Can you set down the listing below word for word, leaving the pictures out of your answer?

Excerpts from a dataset

<<<<

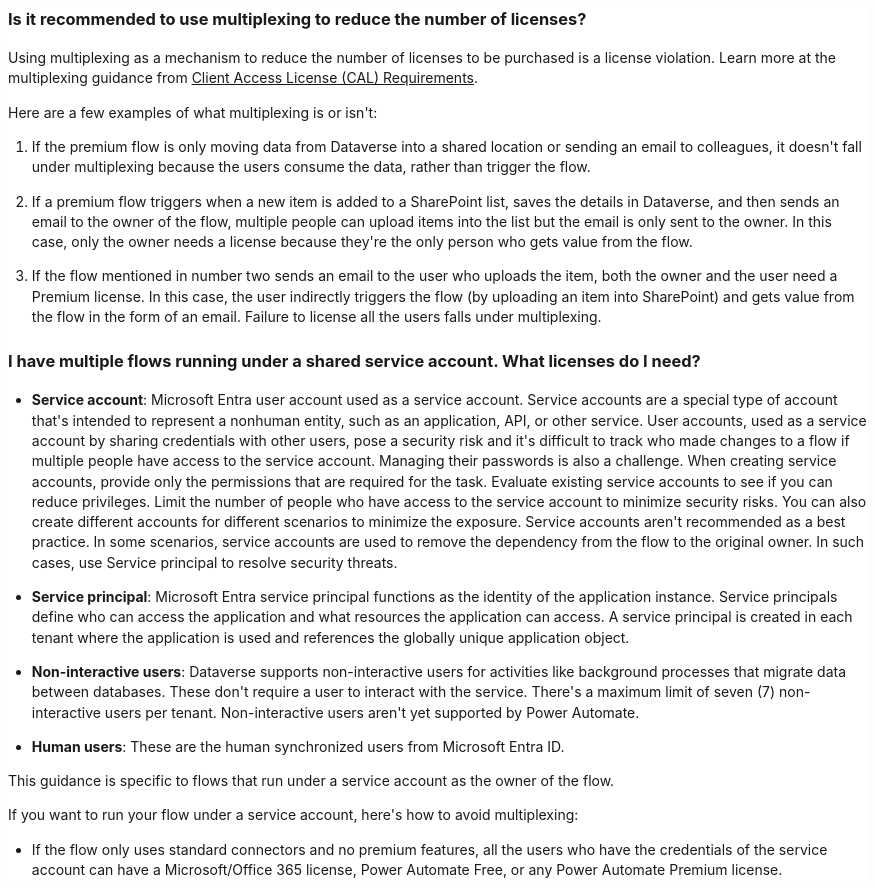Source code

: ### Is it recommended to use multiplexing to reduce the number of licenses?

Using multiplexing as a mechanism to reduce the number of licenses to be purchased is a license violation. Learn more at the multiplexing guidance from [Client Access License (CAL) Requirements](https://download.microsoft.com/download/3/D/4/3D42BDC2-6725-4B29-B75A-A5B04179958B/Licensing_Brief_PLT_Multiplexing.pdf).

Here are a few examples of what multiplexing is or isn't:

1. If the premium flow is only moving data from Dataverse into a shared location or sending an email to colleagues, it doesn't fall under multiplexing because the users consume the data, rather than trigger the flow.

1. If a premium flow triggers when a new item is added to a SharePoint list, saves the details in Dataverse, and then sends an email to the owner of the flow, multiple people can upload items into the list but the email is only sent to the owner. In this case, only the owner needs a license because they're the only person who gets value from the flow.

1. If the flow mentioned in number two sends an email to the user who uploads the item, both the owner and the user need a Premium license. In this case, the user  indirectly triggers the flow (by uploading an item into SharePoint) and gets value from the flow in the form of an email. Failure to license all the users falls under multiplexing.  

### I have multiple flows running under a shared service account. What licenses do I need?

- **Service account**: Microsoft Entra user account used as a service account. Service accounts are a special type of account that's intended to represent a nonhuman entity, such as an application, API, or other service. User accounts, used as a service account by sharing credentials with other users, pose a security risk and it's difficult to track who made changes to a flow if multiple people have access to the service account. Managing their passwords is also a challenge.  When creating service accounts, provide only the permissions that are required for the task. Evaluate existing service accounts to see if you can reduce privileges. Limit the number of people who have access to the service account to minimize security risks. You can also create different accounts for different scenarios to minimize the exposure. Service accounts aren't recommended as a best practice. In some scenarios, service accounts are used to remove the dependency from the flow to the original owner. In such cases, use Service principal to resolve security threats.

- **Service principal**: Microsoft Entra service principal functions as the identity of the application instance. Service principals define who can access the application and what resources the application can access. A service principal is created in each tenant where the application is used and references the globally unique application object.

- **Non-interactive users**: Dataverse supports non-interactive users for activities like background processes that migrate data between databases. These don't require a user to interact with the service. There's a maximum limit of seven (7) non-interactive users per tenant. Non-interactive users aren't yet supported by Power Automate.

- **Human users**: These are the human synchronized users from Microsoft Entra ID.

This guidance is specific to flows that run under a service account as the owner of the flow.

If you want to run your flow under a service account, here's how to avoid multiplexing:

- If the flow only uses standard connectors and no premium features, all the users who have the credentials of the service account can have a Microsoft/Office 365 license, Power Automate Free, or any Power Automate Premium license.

>>>>

**Reply to the task**.
Source code

: ### Is it recommended to use multiplexing to reduce the number of licenses?

Using multiplexing as a mechanism to reduce the number of licenses to be purchased is a license violation. Learn more at the multiplexing guidance from [Client Access License (CAL) Requirements](https://download.microsoft.com/download/3/D/4/3D42BDC2-6725-4B29-B75A-A5B04179958B/Licensing_Brief_PLT_Multiplexing.pdf).

Here are a few examples of what multiplexing is or isn't:

1. If the premium flow is only moving data from Dataverse into a shared location or sending an email to colleagues, it doesn't fall under multiplexing because the users consume the data, rather than trigger the flow.

1. If a premium flow triggers when a new item is added to a SharePoint list, saves the details in Dataverse, and then sends an email to the owner of the flow, multiple people can upload items into the list but the email is only sent to the owner. In this case, only the owner needs a license because they're the only person who gets value from the flow.

1. If the flow mentioned in number two sends an email to the user who uploads the item, both the owner and the user need a Premium license. In this case, the user  indirectly triggers the flow (by uploading an item into SharePoint) and gets value from the flow in the form of an email. Failure to license all the users falls under multiplexing.  

### I have multiple flows running under a shared service account. What licenses do I need?

- **Service account**: Microsoft Entra user account used as a service account. Service accounts are a special type of account that's intended to represent a nonhuman entity, such as an application, API, or other service. User accounts, used as a service account by sharing credentials with other users, pose a security risk and it's difficult to track who made changes to a flow if multiple people have access to the service account. Managing their passwords is also a challenge.  When creating service accounts, provide only the permissions that are required for the task. Evaluate existing service accounts to see if you can reduce privileges. Limit the number of people who have access to the service account to minimize security risks. You can also create different accounts for different scenarios to minimize the exposure. Service accounts aren't recommended as a best practice. In some scenarios, service accounts are used to remove the dependency from the flow to the original owner. In such cases, use Service principal to resolve security threats.

- **Service principal**: Microsoft Entra service principal functions as the identity of the application instance. Service principals define who can access the application and what resources the application can access. A service principal is created in each tenant where the application is used and references the globally unique application object.

- **Non-interactive users**: Dataverse supports non-interactive users for activities like background processes that migrate data between databases. These don't require a user to interact with the service. There's a maximum limit of seven (7) non-interactive users per tenant. Non-interactive users aren't yet supported by Power Automate.

- **Human users**: These are the human synchronized users from Microsoft Entra ID.

This guidance is specific to flows that run under a service account as the owner of the flow.

If you want to run your flow under a service account, here's how to avoid multiplexing:

- If the flow only uses standard connectors and no premium features, all the users who have the credentials of the service account can have a Microsoft/Office 365 license, Power Automate Free, or any Power Automate Premium license.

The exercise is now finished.